People who are facing criminal charges in Oregon may have been subject to a police search and seizure. Police are allowed, in some circumstances, to search a person’s home, car or person in order to seize evidence of a suspected crime. However, police have limitations to when and how they can conduct a search.
In most cases, law enforcement officers have to obtain a search warrant from a judge in order to enter a person’s home and conduct a search. To obtain a search warrant, officers must demonstrate to the judge that they have probable cause that they will find evidence of a crime. While conducting the search, police officers must follow the guidelines of the search warrant unless they happen to see clear evidence of another suspected crime in plain view.
There are some occasions where a police officer could legally conduct a search and seizure without a search warrant. A police officer may conduct a warrantless search if the accused person gives them verbal permission to do so. Police are also allowed to freely search areas where there is no reasonable expectation of privacy, such as curbside trash. In emergency situations or when there is obvious evidence of a crime, police can conduct a warrantless search.

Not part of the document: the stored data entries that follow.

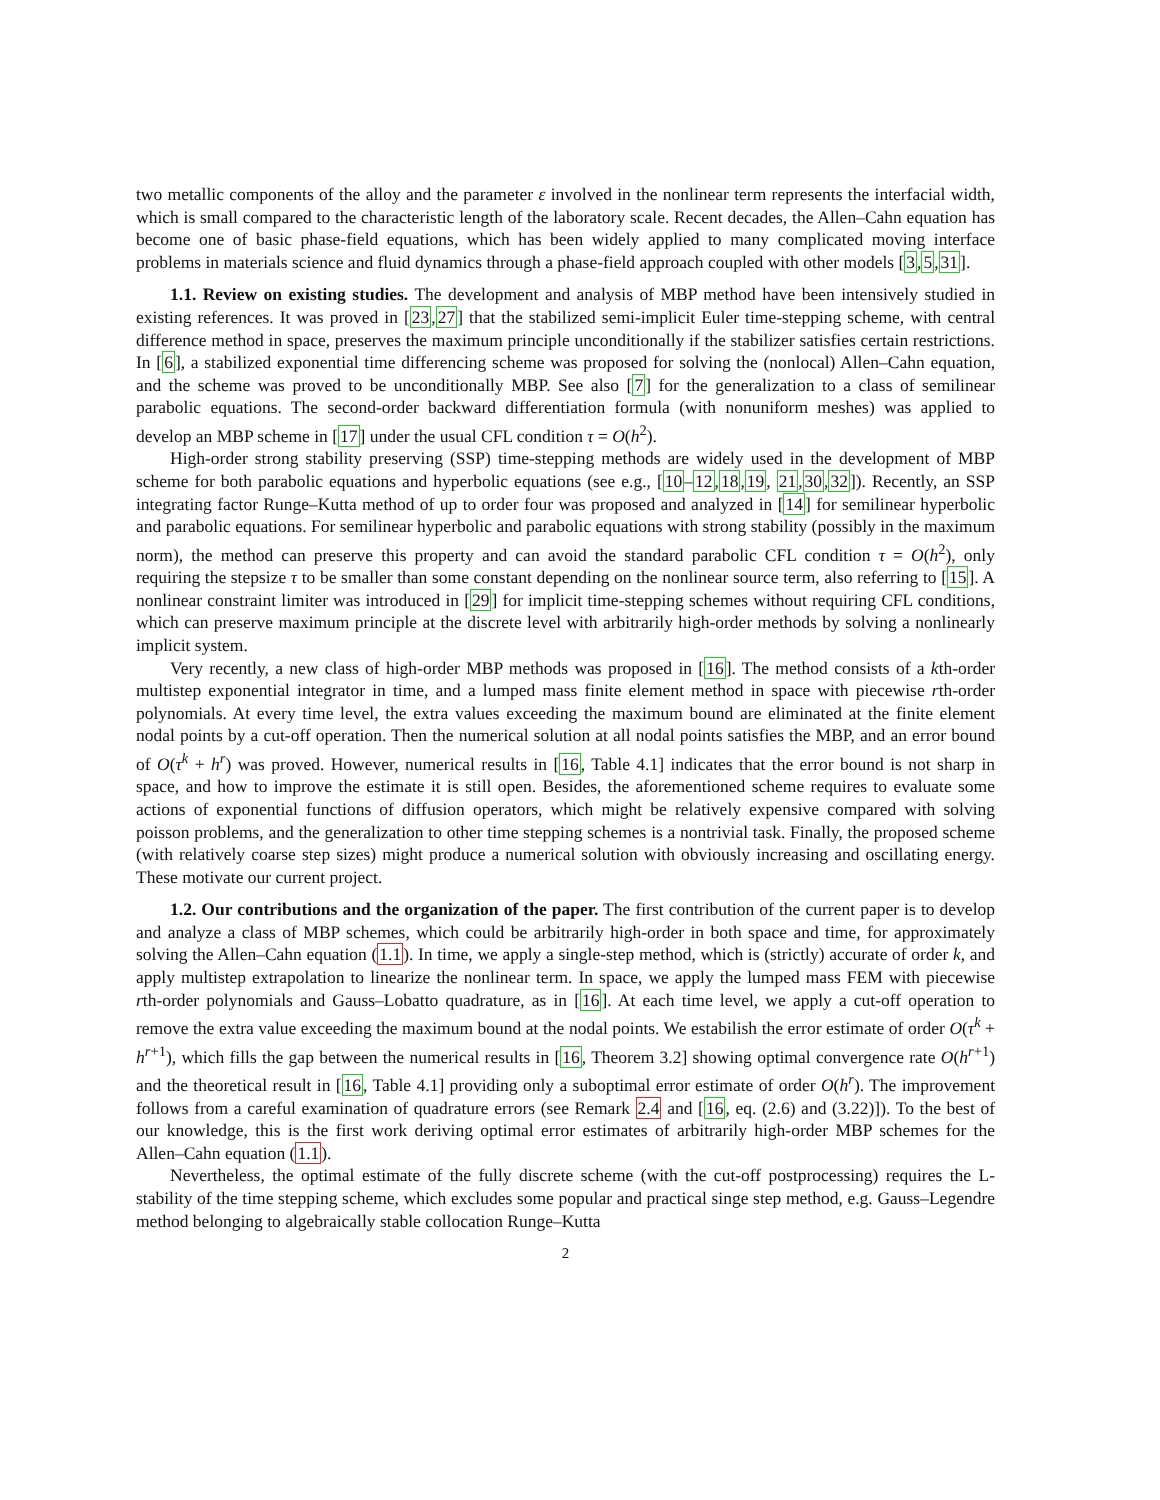two metallic components of the alloy and the parameter ε involved in the nonlinear term represents the interfacial width, which is small compared to the characteristic length of the laboratory scale. Recent decades, the Allen–Cahn equation has become one of basic phase-field equations, which has been widely applied to many complicated moving interface problems in materials science and fluid dynamics through a phase-field approach coupled with other models [3,5,31].
1.1. Review on existing studies. The development and analysis of MBP method have been intensively studied in existing references. It was proved in [23,27] that the stabilized semi-implicit Euler time-stepping scheme, with central difference method in space, preserves the maximum principle unconditionally if the stabilizer satisfies certain restrictions. In [6], a stabilized exponential time differencing scheme was proposed for solving the (nonlocal) Allen–Cahn equation, and the scheme was proved to be unconditionally MBP. See also [7] for the generalization to a class of semilinear parabolic equations. The second-order backward differentiation formula (with nonuniform meshes) was applied to develop an MBP scheme in [17] under the usual CFL condition τ = O(h<sup>2</sup>).
High-order strong stability preserving (SSP) time-stepping methods are widely used in the development of MBP scheme for both parabolic equations and hyperbolic equations (see e.g., [10–12,18,19, 21,30,32]). Recently, an SSP integrating factor Runge–Kutta method of up to order four was proposed and analyzed in [14] for semilinear hyperbolic and parabolic equations. For semilinear hyperbolic and parabolic equations with strong stability (possibly in the maximum norm), the method can preserve this property and can avoid the standard parabolic CFL condition τ = O(h<sup>2</sup>), only requiring the stepsize τ to be smaller than some constant depending on the nonlinear source term, also referring to [15]. A nonlinear constraint limiter was introduced in [29] for implicit time-stepping schemes without requiring CFL conditions, which can preserve maximum principle at the discrete level with arbitrarily high-order methods by solving a nonlinearly implicit system.
Very recently, a new class of high-order MBP methods was proposed in [16]. The method consists of a kth-order multistep exponential integrator in time, and a lumped mass finite element method in space with piecewise rth-order polynomials. At every time level, the extra values exceeding the maximum bound are eliminated at the finite element nodal points by a cut-off operation. Then the numerical solution at all nodal points satisfies the MBP, and an error bound of O(τ<sup>k</sup> + h<sup>r</sup>) was proved. However, numerical results in [16, Table 4.1] indicates that the error bound is not sharp in space, and how to improve the estimate it is still open. Besides, the aforementioned scheme requires to evaluate some actions of exponential functions of diffusion operators, which might be relatively expensive compared with solving poisson problems, and the generalization to other time stepping schemes is a nontrivial task. Finally, the proposed scheme (with relatively coarse step sizes) might produce a numerical solution with obviously increasing and oscillating energy. These motivate our current project.
1.2. Our contributions and the organization of the paper. The first contribution of the current paper is to develop and analyze a class of MBP schemes, which could be arbitrarily high-order in both space and time, for approximately solving the Allen–Cahn equation (1.1). In time, we apply a single-step method, which is (strictly) accurate of order k, and apply multistep extrapolation to linearize the nonlinear term. In space, we apply the lumped mass FEM with piecewise rth-order polynomials and Gauss–Lobatto quadrature, as in [16]. At each time level, we apply a cut-off operation to remove the extra value exceeding the maximum bound at the nodal points. We estabilish the error estimate of order O(τ<sup>k</sup> + h<sup>r+1</sup>), which fills the gap between the numerical results in [16, Theorem 3.2] showing optimal convergence rate O(h<sup>r+1</sup>) and the theoretical result in [16, Table 4.1] providing only a suboptimal error estimate of order O(h<sup>r</sup>). The improvement follows from a careful examination of quadrature errors (see Remark 2.4 and [16, eq. (2.6) and (3.22)]). To the best of our knowledge, this is the first work deriving optimal error estimates of arbitrarily high-order MBP schemes for the Allen–Cahn equation (1.1).
Nevertheless, the optimal estimate of the fully discrete scheme (with the cut-off postprocessing) requires the L-stability of the time stepping scheme, which excludes some popular and practical singe step method, e.g. Gauss–Legendre method belonging to algebraically stable collocation Runge–Kutta
2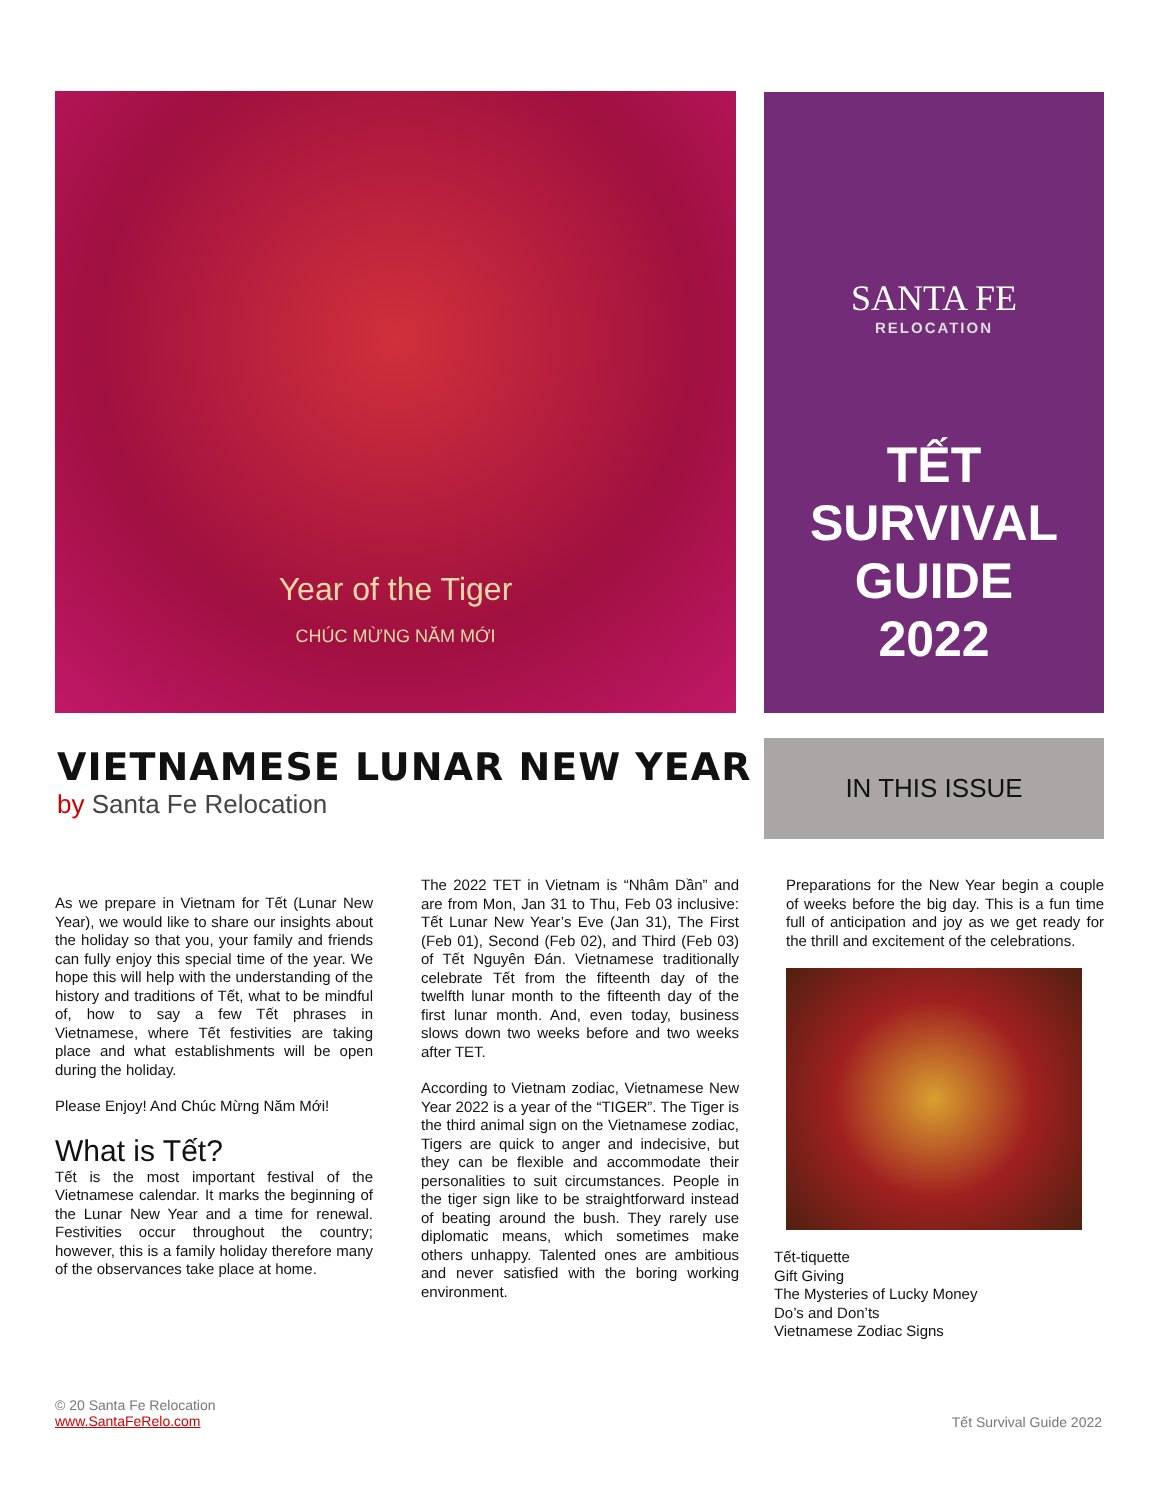Year of the Tiger
CHÚC MỪNG NĂM MỚI
SANTA FE
RELOCATION
TẾT
SURVIVAL
GUIDE
2022
VIETNAMESE LUNAR NEW YEAR
by Santa Fe Relocation
IN THIS ISSUE
As we prepare in Vietnam for Tết (Lunar New Year), we would like to share our insights about the holiday so that you, your family and friends can fully enjoy this special time of the year. We hope this will help with the understanding of the history and traditions of Tết, what to be mindful of, how to say a few Tết phrases in Vietnamese, where Tết festivities are taking place and what establishments will be open during the holiday.
Please Enjoy! And Chúc Mừng Năm Mới!
What is Tết?
Tết is the most important festival of the Vietnamese calendar. It marks the beginning of the Lunar New Year and a time for renewal. Festivities occur throughout the country; however, this is a family holiday therefore many of the observances take place at home.
The 2022 TET in Vietnam is “Nhâm Dần” and are from Mon, Jan 31 to Thu, Feb 03 inclusive: Tết Lunar New Year’s Eve (Jan 31), The First (Feb 01), Second (Feb 02), and Third (Feb 03) of Tết Nguyên Đán. Vietnamese traditionally celebrate Tết from the fifteenth day of the twelfth lunar month to the fifteenth day of the first lunar month. And, even today, business slows down two weeks before and two weeks after TET.
According to Vietnam zodiac, Vietnamese New Year 2022 is a year of the “TIGER”. The Tiger is the third animal sign on the Vietnamese zodiac, Tigers are quick to anger and indecisive, but they can be flexible and accommodate their personalities to suit circumstances. People in the tiger sign like to be straightforward instead of beating around the bush. They rarely use diplomatic means, which sometimes make others unhappy. Talented ones are ambitious and never satisfied with the boring working environment.
Preparations for the New Year begin a couple of weeks before the big day. This is a fun time full of anticipation and joy as we get ready for the thrill and excitement of the celebrations.
Tết-tiquette
Gift Giving
The Mysteries of Lucky Money
Do’s and Don’ts
Vietnamese Zodiac Signs
© 20 Santa Fe Relocation
www.SantaFeRelo.com
Tết Survival Guide 2022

If police officers entered someone’s home without a warrant, permission or probable cause, any evidence that they obtained during the search would not be admissible in court. A criminal defense attorney may be able to help a person who was subjected to an illegal search and seizure to petition for the dismissal of illegally obtained evidence. In cases where police did have a warrant, a lawyer may look into whether police violated the stipulations of the warrant.